Énoncé 1:
Relevez chaque ligne des entrées qui contient la chaîne « series », en respectant la casse.

Extrait du texte:
—————
"(...) Chaque génération, sans doute, se croit vouée à refaire le monde. La mienne sait pourtant qu’elle ne le refera pas. Mais sa tâche est peut-être plus grande. Elle consiste à empêcher que le monde ne se défasse. Héritière d’une histoire corrompue où se mêlent les révolutions déchues, les techniques devenues folles, les dieux morts et les idéologies exténuées, où de médiocres pouvoirs peuvent aujourd’hui tout détruire mais ne savent plus convaincre, où l’intelligence s’est abaissée jusqu’à se faire la servante de la haine et de l’oppression, cette génération a dû, en elle-même et autour d’elle, restaurer à partir de ses seules négations un peu de ce qui fait la dignité de vivre et de mourir. Devant un monde menacé de désintégration, où nos grands inquisiteurs risquent d’établir pour toujours les royaumes de la mort, elle sait qu’elle devrait, dans une sorte de course folle contre la montre, restaurer entre les nations une paix qui ne soit pas celle de la servitude, réconcilier à nouveau travail et culture, et refaire avec tous les hommes une arche d’alliance. Il n’est pas sûr qu’elle puisse jamais accomplir cette tâche immense, mais il est sûr que, partout dans le monde, elle tient déjà son double pari de vérité et de liberté, et, à l’occasion, sait mourir sans haine pour lui. C’est elle qui mérite d’être saluée et encouragée partout où elle se trouve, et surtout là où elle se sacrifie. C’est sur elle, en tout cas, que, certain de votre accord profond, je voudrais reporter l’honneur que vous venez de me faire."
—————
Données sources:
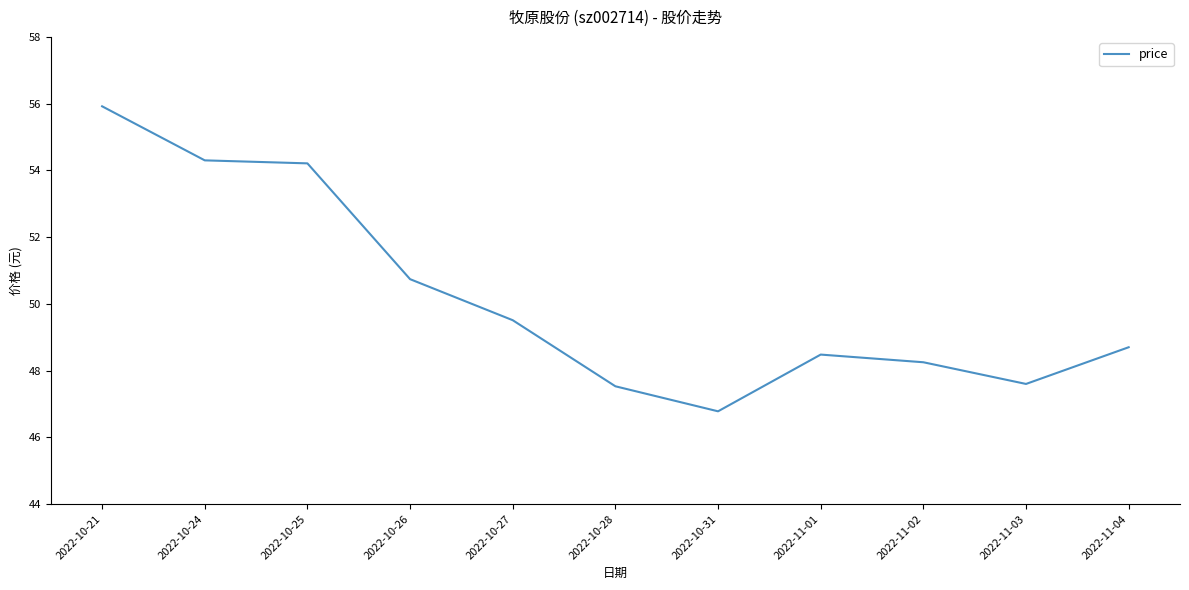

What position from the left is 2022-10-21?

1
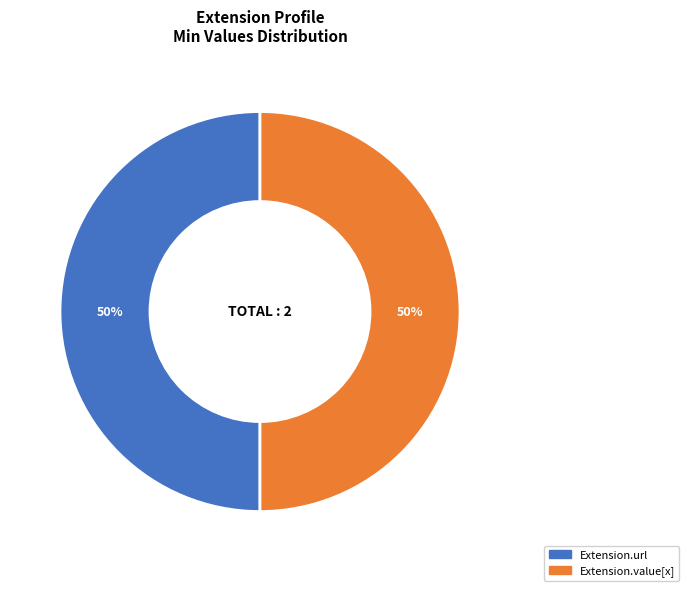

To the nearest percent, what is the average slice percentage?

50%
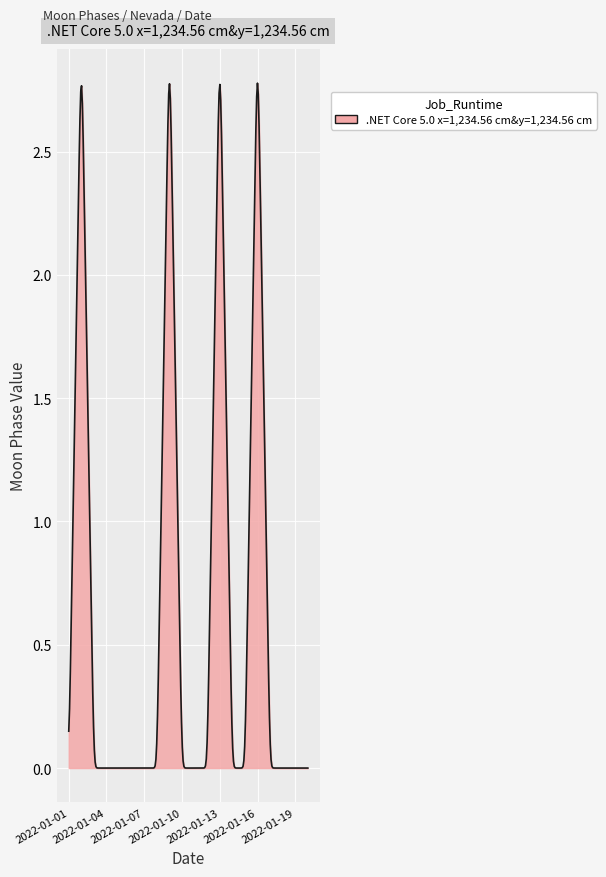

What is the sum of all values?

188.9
—————
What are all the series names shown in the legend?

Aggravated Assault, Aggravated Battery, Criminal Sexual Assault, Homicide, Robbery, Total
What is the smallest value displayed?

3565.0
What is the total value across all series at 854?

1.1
—————
Énoncé 2:
Répondez à ces questions sur l'extrait :
(a) Selon l'extrait, en quoi consiste la tâche de cette génération, peut-être plus grande que de refaire le monde ?
(b) Quels deux éléments cette génération devrait-elle réconcilier à nouveau ?
(c) Quel est le double pari que cette génération tient déjà partout dans le monde ?

Corrigé 1:
What are all the series names shown in the legend?
What is the total value across all series at 854?

Corrigé 2:
(a) Elle consiste à empêcher que le monde ne se défasse.
(b) Elle devrait réconcilier à nouveau travail et culture.
(c) C'est un double pari de vérité et de liberté.